Sementara dalam program hutan pangan, Amelia ingin berbagi pengetahuan tentang budaya mencari makan dan keanekaragaman tumbuhan liar yang dapat dimakan dari Hutan Petungkriyono. Edukasi ini akan merangsang peserta untuk belajar tentang makanan sehat, makanan yang ramah bagi iklim Indonesia, dan menyadari fungsi hutan sebagai supermarket raksasa bagi kehidupan manusia.

Terdapat beberapa program lainnya yang ditawarkan Amelia di Genau Indonesia. Amelia, yang juga meneliti capung itu pun pada 29 Juli 2024 terpilih menjadi salah satu peserta Women Earth Alliance Grassroots Accelerator 2024 bersama dengan 23 pemimpin perempuan yang bergerak untuk lingkungan bumi yang lebih baik. “Saya mendapatkan banyak pengetahuan terkait mengasah jiwa kepemimpinan perempuan. Lewat kurikulum yang terstruktur, materi dari program ini menjadi mudah untuk diikuti”
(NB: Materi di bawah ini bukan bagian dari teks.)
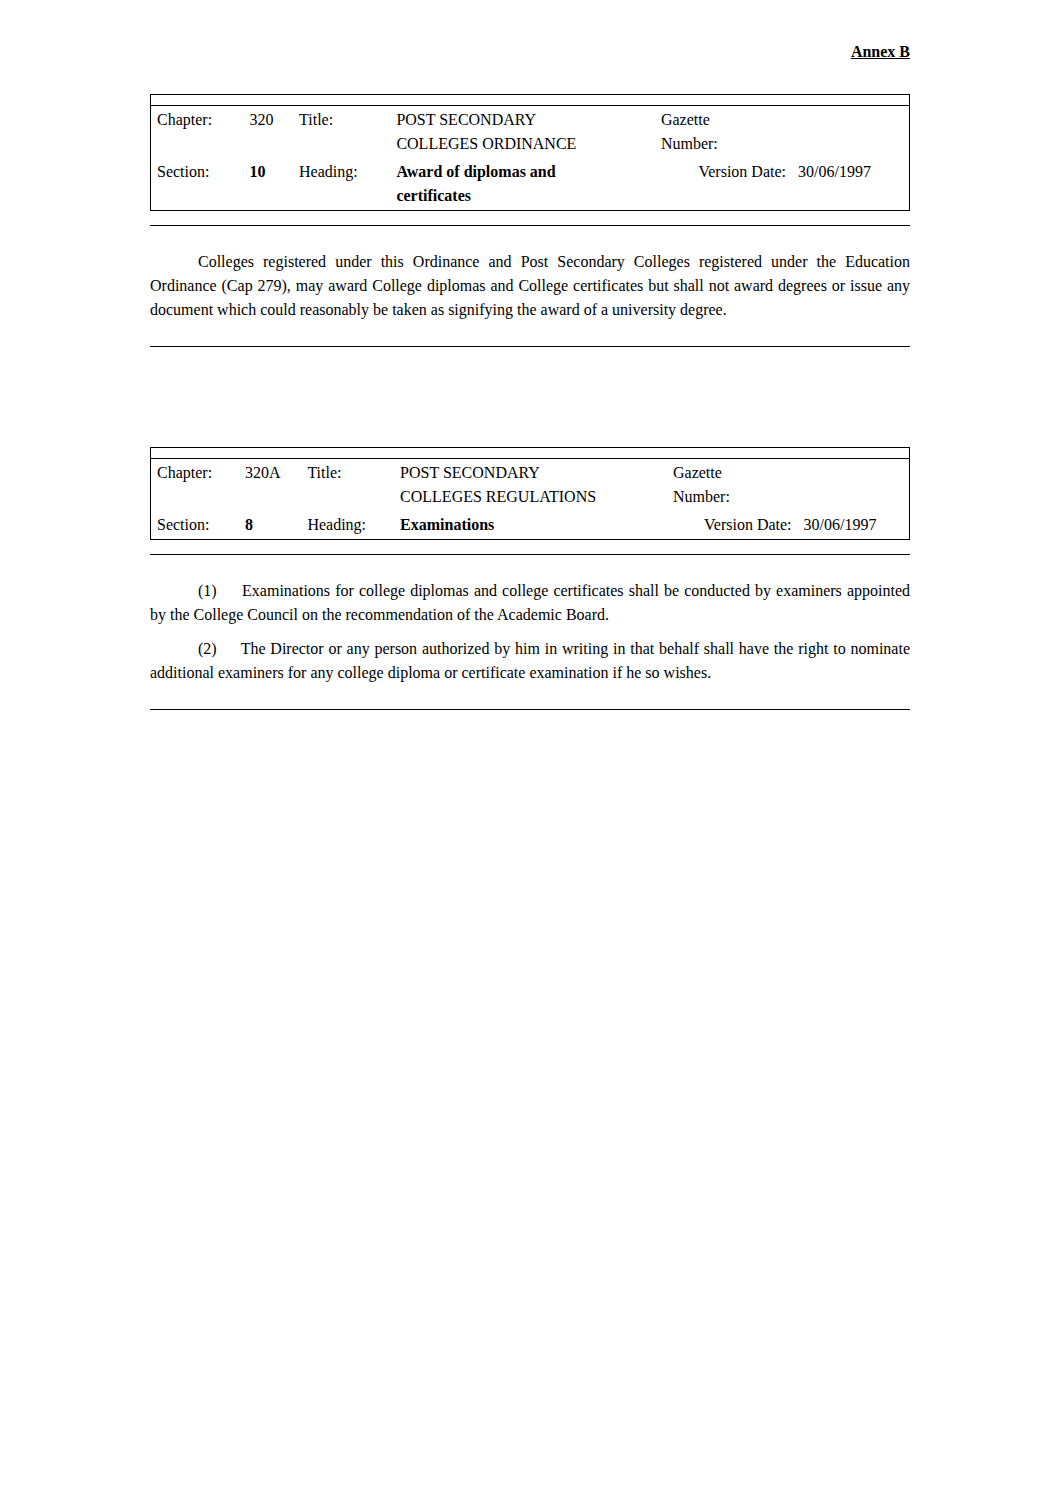Annex B
| Chapter: | 320 | Title: | POST SECONDARY COLLEGES ORDINANCE | Gazette Number: | |
| Section: | 10 | Heading: | Award of diplomas and certificates | Version Date: | 30/06/1997 |
Colleges registered under this Ordinance and Post Secondary Colleges registered under the Education Ordinance (Cap 279), may award College diplomas and College certificates but shall not award degrees or issue any document which could reasonably be taken as signifying the award of a university degree.
| Chapter: | 320A | Title: | POST SECONDARY COLLEGES REGULATIONS | Gazette Number: | |
| Section: | 8 | Heading: | Examinations | Version Date: | 30/06/1997 |
(1) Examinations for college diplomas and college certificates shall be conducted by examiners appointed by the College Council on the recommendation of the Academic Board.
(2) The Director or any person authorized by him in writing in that behalf shall have the right to nominate additional examiners for any college diploma or certificate examination if he so wishes.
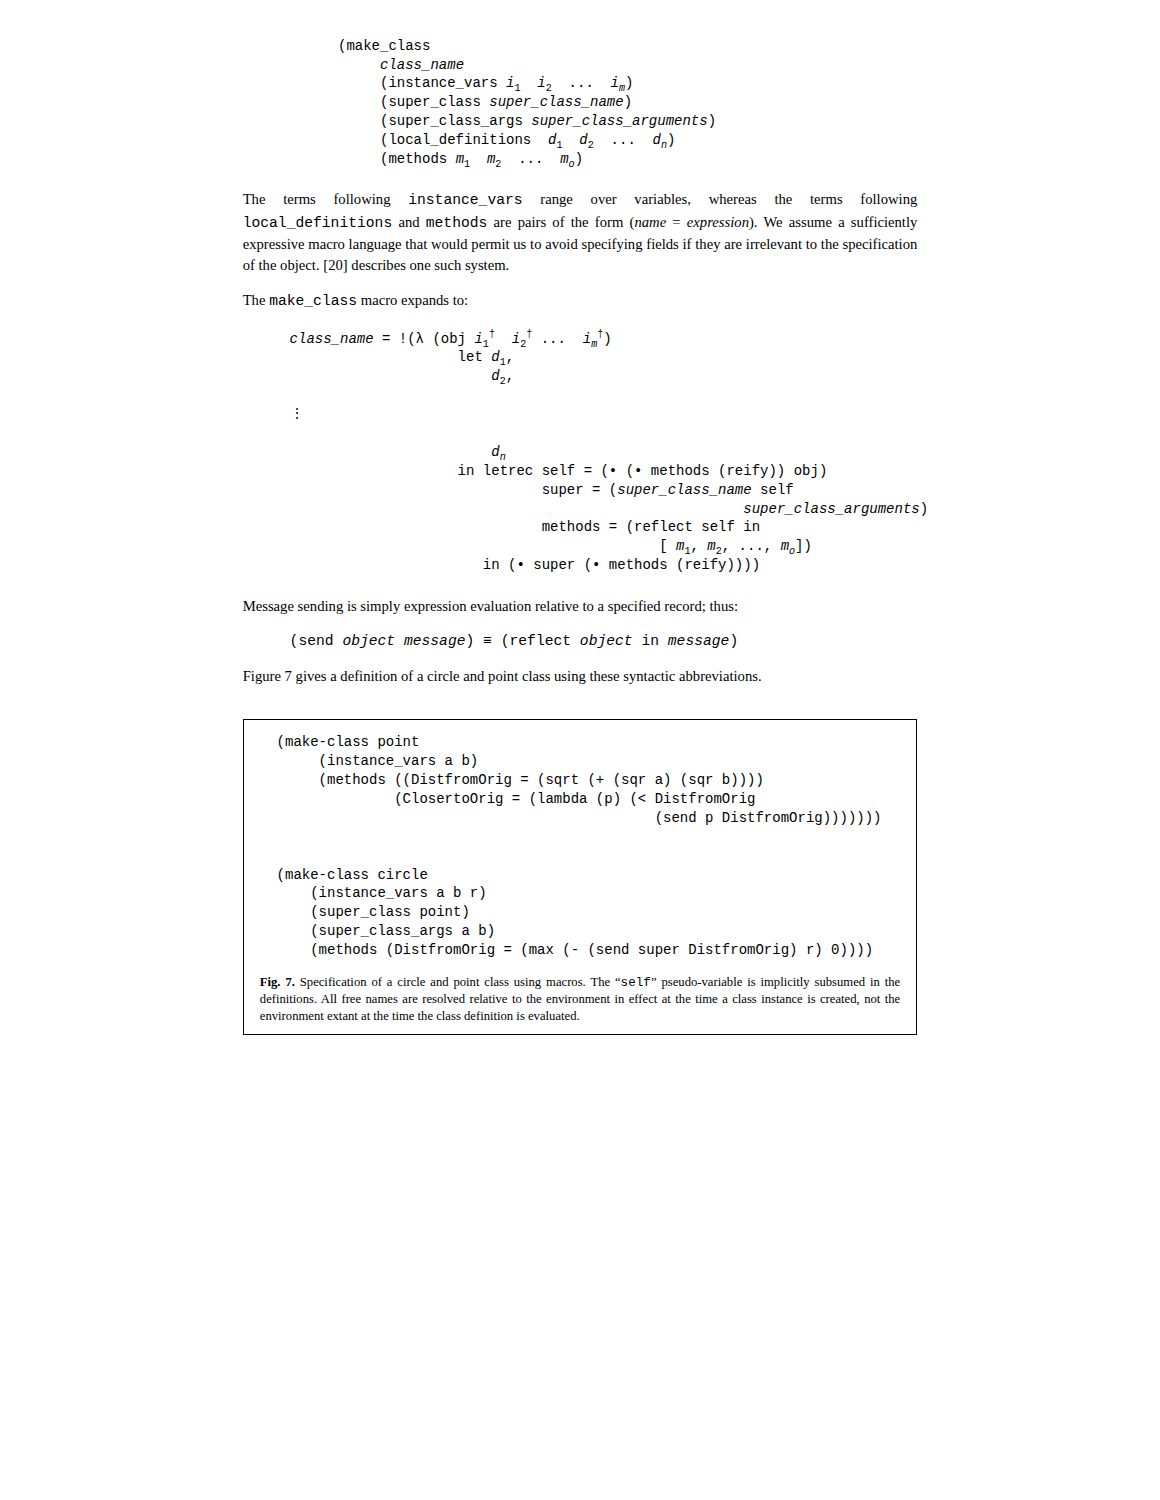(make_class
     class_name
     (instance_vars i1  i2  ...  im)
     (super_class super_class_name)
     (super_class_args super_class_arguments)
     (local_definitions  d1  d2  ...  dn)
     (methods m1  m2  ...  mo)
The terms following instance_vars range over variables, whereas the terms following local_definitions and methods are pairs of the form (name = expression). We assume a sufficiently expressive macro language that would permit us to avoid specifying fields if they are irrelevant to the specification of the object. [20] describes one such system.
The make_class macro expands to:
class_name = !(λ (obj i1†  i2† ...  im†)
                    let d1,
                        d2,
                        ⋮
                        dn
                    in letrec self = (• (• methods (reify)) obj)
                              super = (super_class_name self
                                                      super_class_arguments)
                              methods = (reflect self in
                                            [ m1, m2, ..., mo])
                       in (• super (• methods (reify))))
Message sending is simply expression evaluation relative to a specified record; thus:
(send object message) ≡ (reflect object in message)
Figure 7 gives a definition of a circle and point class using these syntactic abbreviations.
(make-class point
     (instance_vars a b)
     (methods ((DistfromOrig = (sqrt (+ (sqr a) (sqr b))))
              (ClosertoOrig = (lambda (p) (< DistfromOrig
                                             (send p DistfromOrig)))))))


(make-class circle
    (instance_vars a b r)
    (super_class point)
    (super_class_args a b)
    (methods (DistfromOrig = (max (- (send super DistfromOrig) r) 0))))
Fig. 7. Specification of a circle and point class using macros. The “self” pseudo-variable is implicitly subsumed in the definitions. All free names are resolved relative to the environment in effect at the time a class instance is created, not the environment extant at the time the class definition is evaluated.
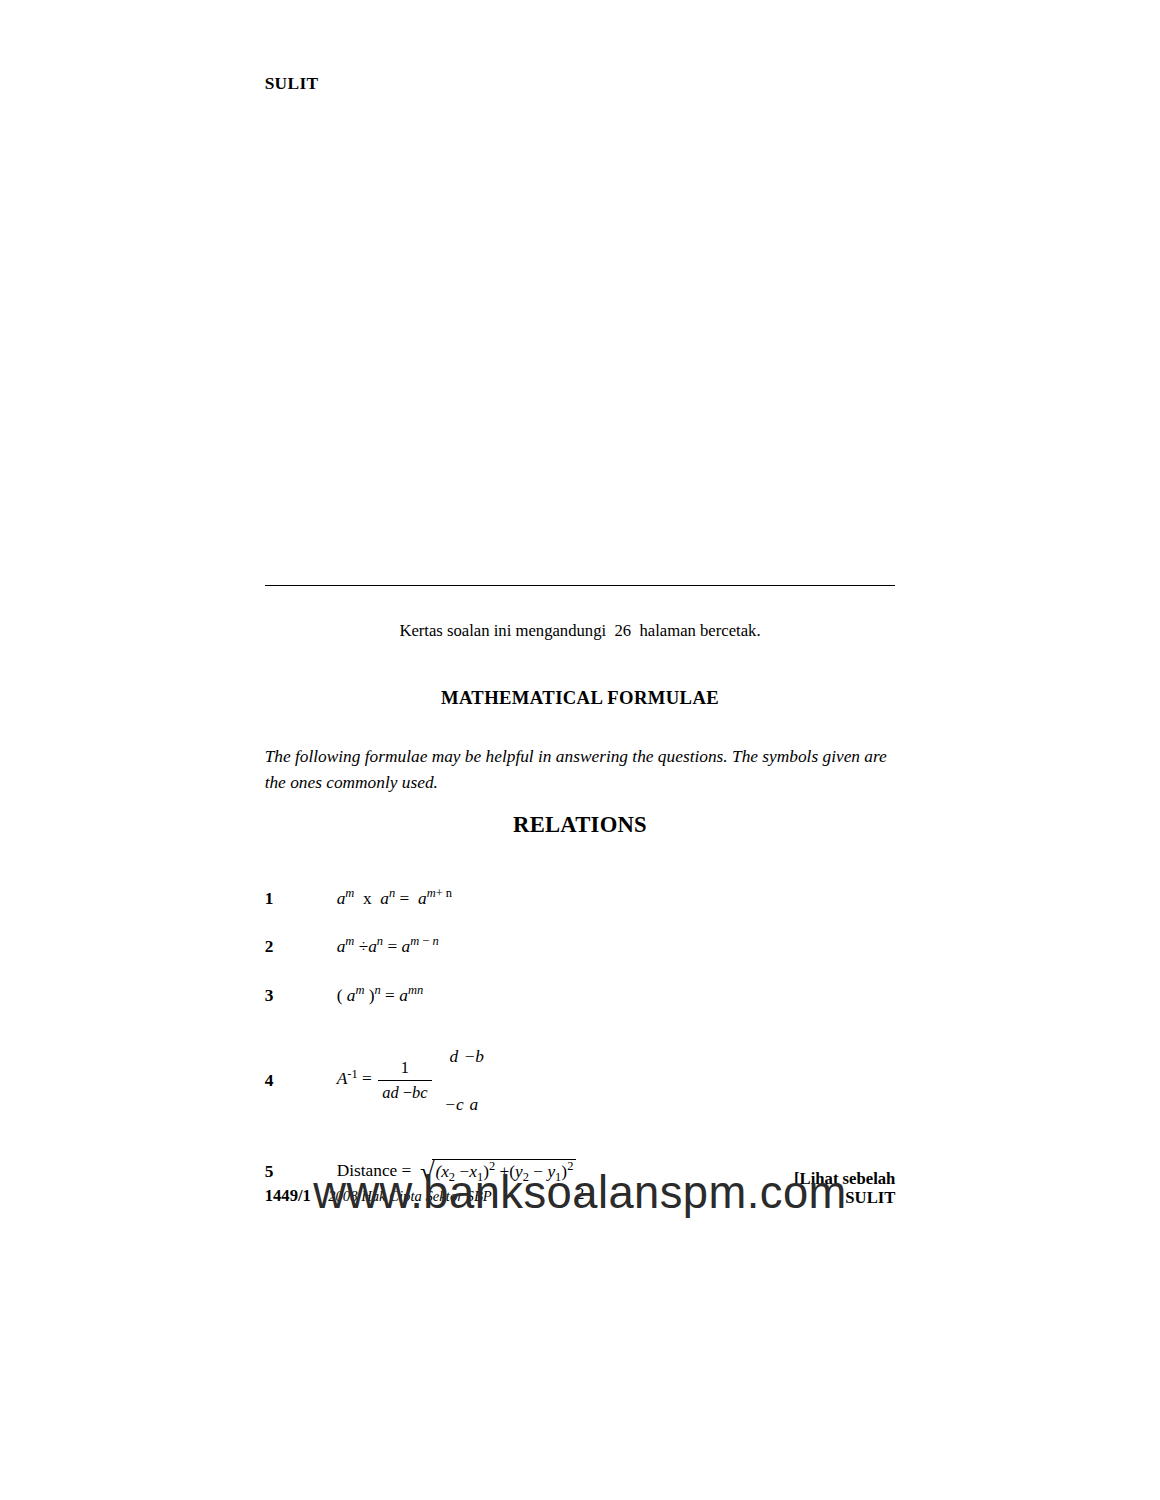SULIT
Kertas soalan ini mengandungi 26 halaman bercetak.
MATHEMATICAL FORMULAE
The following formulae may be helpful in answering the questions. The symbols given are the ones commonly used.
RELATIONS
| 1 | a m x a n = a m + n |
| 2 | a m ÷ a n = a m − n |
| 3 | ( a m ) n = a mn |
| 4 | A -1 = 1 ad − bc / d / − b / / − c / a / |
| 5 | Distance = √ (x 2 − x 1 ) 2 +( y 2 − y 1 ) 2 |
1449/12008 Hak Cipta Sektor SBP
2
[Lihat sebelah
SULIT
www.banksoalanspm.com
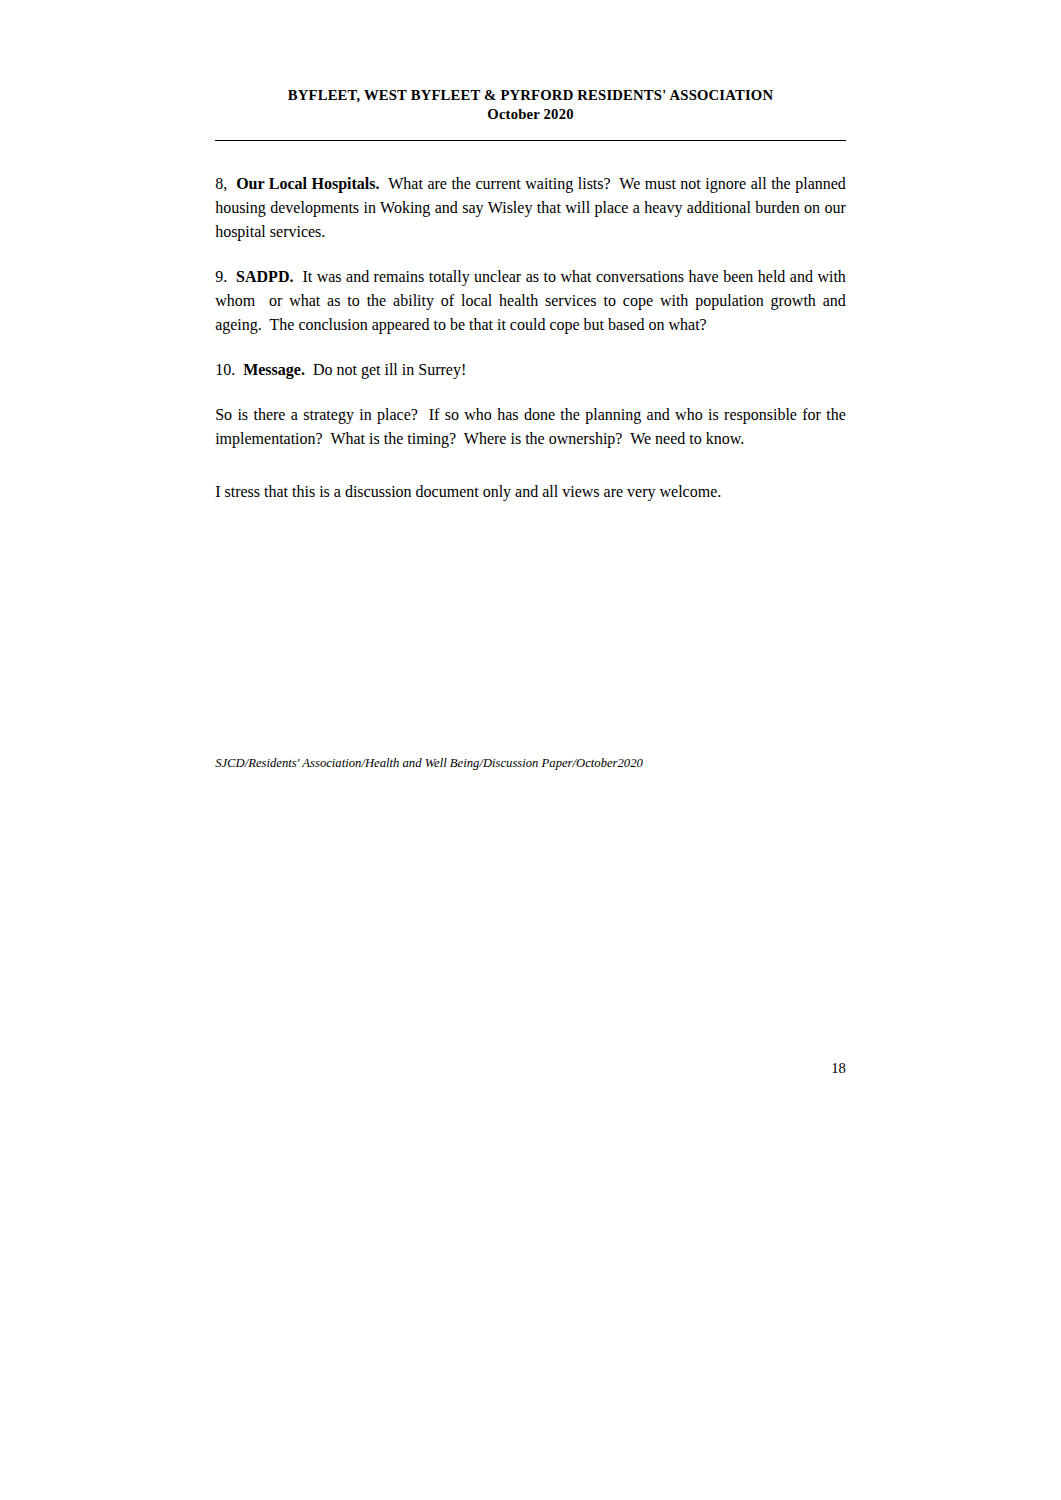BYFLEET, WEST BYFLEET & PYRFORD RESIDENTS' ASSOCIATION October 2020
8, Our Local Hospitals. What are the current waiting lists? We must not ignore all the planned housing developments in Woking and say Wisley that will place a heavy additional burden on our hospital services.
9. SADPD. It was and remains totally unclear as to what conversations have been held and with whom or what as to the ability of local health services to cope with population growth and ageing. The conclusion appeared to be that it could cope but based on what?
10. Message. Do not get ill in Surrey!
So is there a strategy in place? If so who has done the planning and who is responsible for the implementation? What is the timing? Where is the ownership? We need to know.
I stress that this is a discussion document only and all views are very welcome.
SJCD/Residents' Association/Health and Well Being/Discussion Paper/October2020
18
“Rasa-rasanya aku selalu percaya bahwa belajar itu sepanjang hayat. Jika sudah lelah belajar, mungkin sudah lelah juga menjalani hidup. Semoga dengan kesempatan belajar yang diberikan, semoga dapat membantu @genauindonesia bertumbuh di jalan yang baik sehingga dapat lebih bermanfaat,” tulisnya dalam media sosial. 

Sementara itu, kepedulian memberikan pendidikan yang layak juga dilakukan Saur Marlina Manurung, atau lebih dikenal dengan Butet Manurung. Perempuan kelahiran Jakarta 21 Februari 1972 ini memberikan perhatian besar bagi pendidikan masyarakat pedalaman. Kiprahnya sudah cukup lama, dia telah mendirikan Sokola Institute sejak tahun 2003. 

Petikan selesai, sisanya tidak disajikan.